Seven health boards owe at least 40 per cent of their staff more than their annual leave.
Labour's health spokeswoman Annette King said high leave balances showed the Government was underfunding the healthcare system.
"We're now seeing the results - health professionals and other health board staff so overworked they have had to put off taking millions of hours of annual leave," she said.
"Such large numbers of missed holidays show just how stretched our health sector has become. Thousands of health professionals are putting off a break because there is no one to cover when they are away."
Whanganui health board acting chief executive Brian Walden said the leave balance was representative of an organisation with 1000 employees.
He said doctors and shift workers received five or six weeks of annual leave, so one-third of staff accruing more than four weeks "is not a surprise". He added that the health board encouraged staff to take leave.
Nationally, health boards plan to save $163.5 million this year, with Whanganui hoping to save $2.66 million - $350,000 of that coming from more efficient nurse use.
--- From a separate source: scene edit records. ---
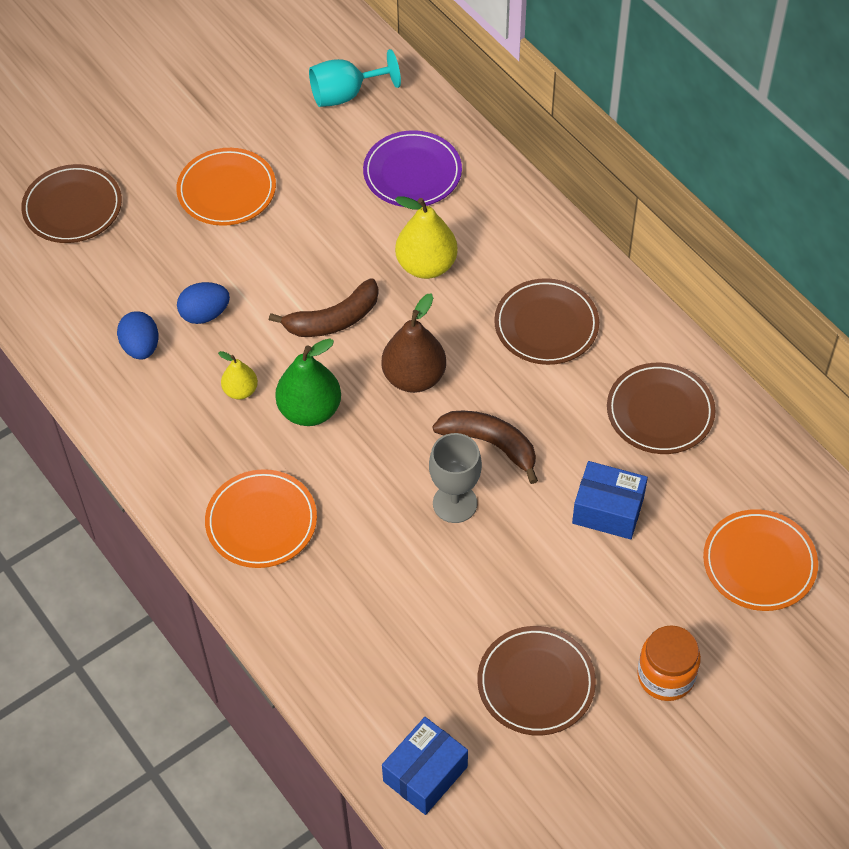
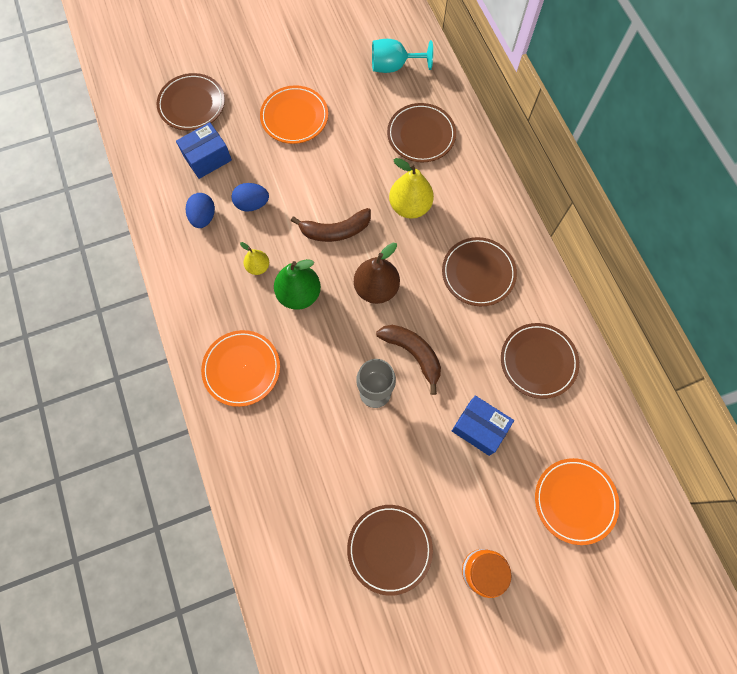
camera: 15 degrees right, 15 degrees up
(412, 173) = (421, 135): purple plate -> brown plate
(425, 774) = (292, 596): blue box -> blue box (207, 158)

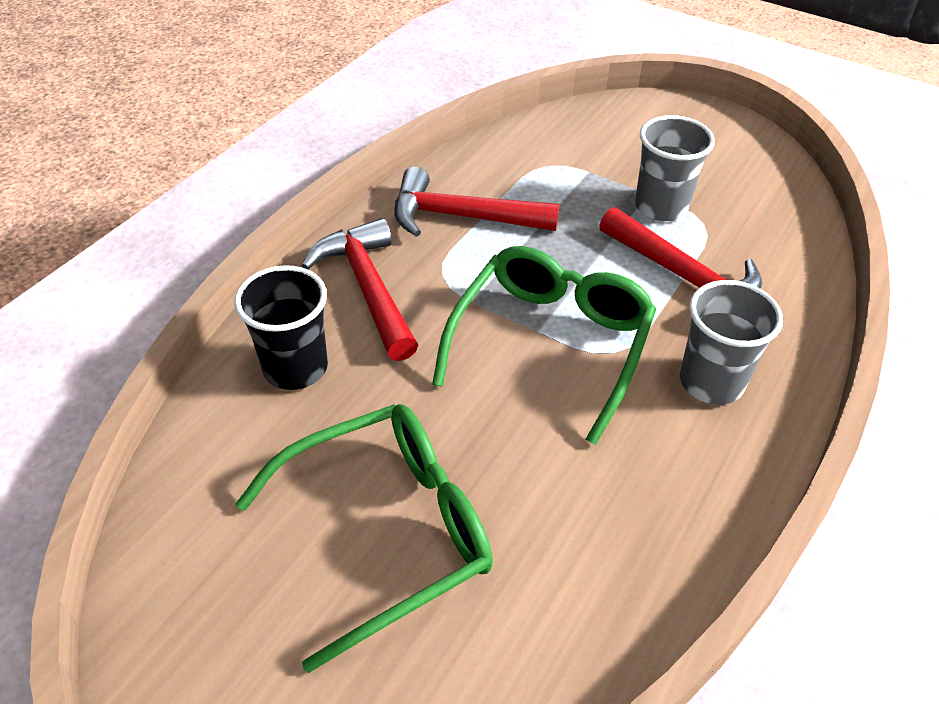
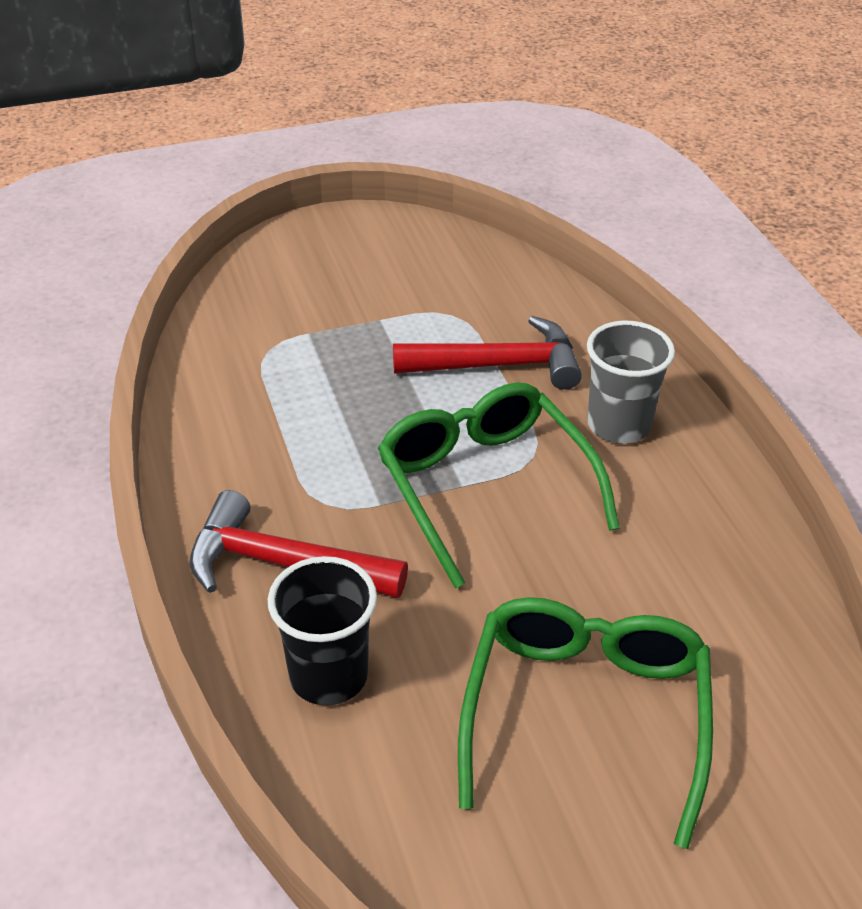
camera: 50 degrees left, 5 degrees down
(461, 217) = (265, 445): red hammer -> none
(661, 207) = (405, 323): grey cup -> none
Mr Walden said this would manage "the peaks and troughs of service flows more effectively".
Ms King said the move to compel savings from health boards came after years of pressure from central government, while Association of Salaried Medical Specialists executive director Ian Powell said over-stretched staff being placed under increased pressure put patient safety at risk.
He said a recent survey by the association had revealed sick staff coming to work when they should be at home, including one doctor who was being treated in the emergency department between seeing patients.
Public Service Association national secretary Erin Polaczuk said staff were not taking leave and some were working double shifts to cover roster gaps.
Across the country, health boards owe more than $465 million in leave to almost 70,000 employees.
However, Health Minister Dr Jonathan Coleman said the health budget was at a record high of $15.9 billion which was $400 million more than last year.
There had been no funding "cuts", he said, and the Government's "careful management of the health budget" had reduced health board deficits by $150 million since 2008.